Cuban President denounces the impact of the blockade on the worsening energy situation in the country

On Wednesday, May 14, 2026, Cuban President Miguel Díaz-Canel Bermúdez, who also serves as First Secretary of the Central Committee of the Communist Party of Cuba, took to his official social media accounts to address the rapidly escalating crisis facing the island nation’s national power grid. In his public statement, he painted a stark picture of the current energy situation, confirming that peak-hour power deficits are projected to exceed 2,000 megawatts on the day of his announcement.

Díaz-Canel left no ambiguity about the root cause of the crisis, attributing the dramatic deterioration of Cuba’s energy security entirely to longstanding U.S. trade restrictions. He labeled the restrictions a “genocidal energy blockade” that Washington imposes on Cuba, noting that the U.S. actively threatens third-party nations that supply Cuban fuel imports with harsh, unjustified tariffs. As a concrete example of the blockade’s immediate impact, the president revealed that fuel shortages directly caused by American restrictions cut 1,100 megawatts of available generation capacity from Cuba’s grid on that same Wednesday alone.

To further back his claim, Díaz-Canel pointed to a marked improvement in power services across the island back in April. He explained that the arrival of just one additional fuel cargo vessel — out of the minimum eight vessels Cuba requires each month to meet domestic energy demand — was enough to cut power deficits and reduce widespread blackouts. While outages did not disappear entirely during that period, their frequency and severity were significantly mitigated, offering clear proof of how fuel access directly shapes Cuba’s energy outlook.

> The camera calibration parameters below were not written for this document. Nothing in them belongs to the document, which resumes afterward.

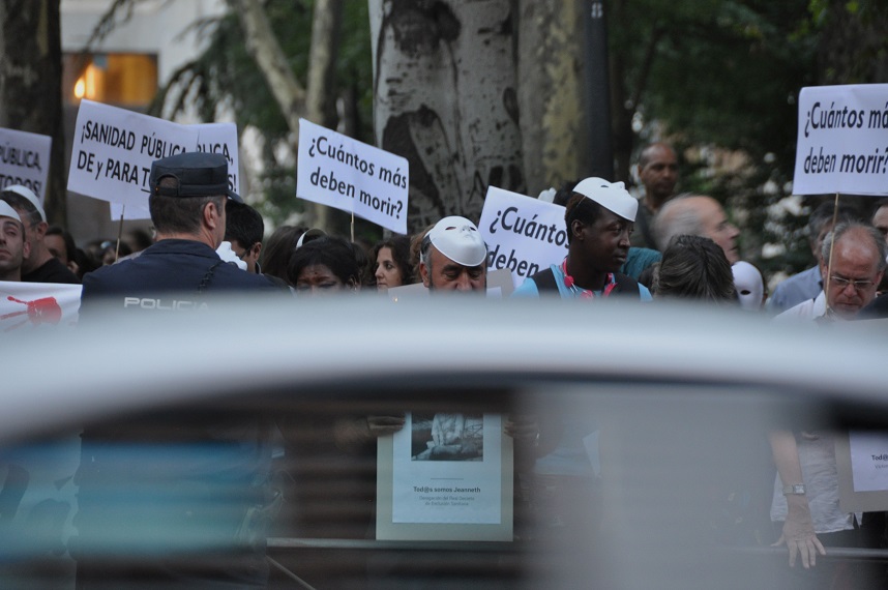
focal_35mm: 300
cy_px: 295
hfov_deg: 6.9
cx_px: 444
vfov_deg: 4.6
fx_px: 7391
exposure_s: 1/25
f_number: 5.6
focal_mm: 200
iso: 800
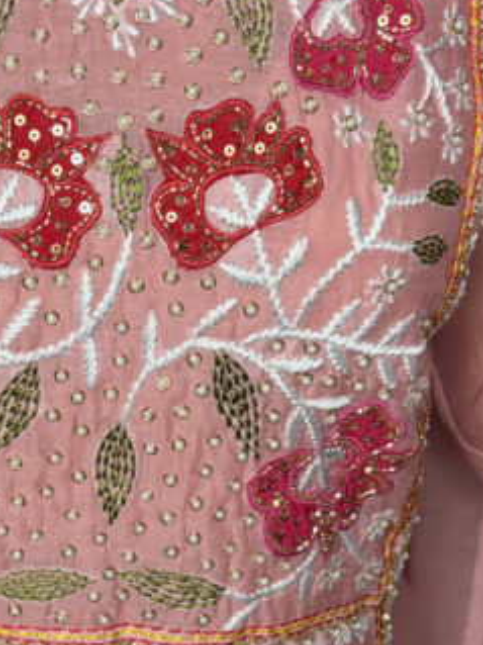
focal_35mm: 76
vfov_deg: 25.6
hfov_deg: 19.2
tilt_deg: -27.1
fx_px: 1415
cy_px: 411
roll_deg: -0.5
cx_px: 115
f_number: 1.6
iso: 80
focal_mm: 5.96
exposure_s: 1/100
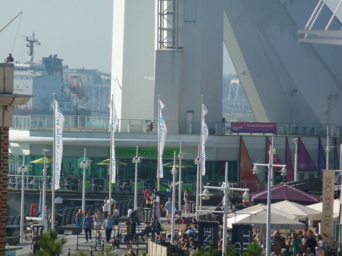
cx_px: 171
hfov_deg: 6.1
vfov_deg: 4.6
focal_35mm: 325
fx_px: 3210
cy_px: 128
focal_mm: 49.2
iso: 80
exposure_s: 1/400
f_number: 4.9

The president also addressed recent commentary from U.S. media outlets aligned with Washington’s aggressive policy agenda toward Cuba. He noted that even these outlets, which have long backed American pressure on the island, have been forced to acknowledge the remarkable resilience of the Cuban people in the face of systemic economic pressure. Despite sweeping measures designed to cripple Cuba’s economy and energy sector, the nation has not collapsed, and remains far from what the U.S. has attempted to frame as a failed state. This forced admission, Díaz-Canel argued, indirectly confirms that Cuba’s ongoing crisis is the product of deliberate American economic warfare and targeted energy persecution, not domestic policy failure.

Díaz-Canel went on to reframe the narrative pushed by U.S. government spokespeople, who often attribute Cuban hardship to mismanagement by Havana. In reality, he explained, the crisis stems from a deliberate, perverse strategy designed to push everyday Cuban citizens to breaking point, amplifying scarcity and hardship to stoke unrest against the country’s government. He recalled that more than 60 years of economic blockade, plus 243 additional restrictive measures implemented during the Trump administration, failed to break the Cuban Revolution. This failure led the U.S. to ramp up pressure, implementing new executive orders designed to cut off all fuel supplies to the island, and penalize any third-party entity that engages in trade or investment with Cuba. The core goal of this scheme, he emphasized, is to inflict collective suffering on the Cuban people, holding them hostage to force political change.

Looking back at a brief period of eased restrictions several years ago, the Cuban president noted that this short window offered unambiguous proof of how both Cuban and American people, and bilateral trade relations, would benefit from ending the long-running draconian blockade. That potential improvement, he added, is exactly what a small clique of far-right U.S. extremists who control American policy toward Cuba fear. These actors deliberately spread misinformation about conditions on the island, and continuously push for harsher restrictions and greater threats against the Cuban people.

Closing his statement, Díaz-Canel reaffirmed Cuba’s longstanding position: the nation remains open to equal, mutually respectful dialogue with the United States, but will continue to resist external pressure and build domestic prosperity regardless. “We are increasingly convinced that we must overcome these enormous difficulties through our own collective efforts, united as a single nation, and resolute in the face of even the toughest challenges,” he said.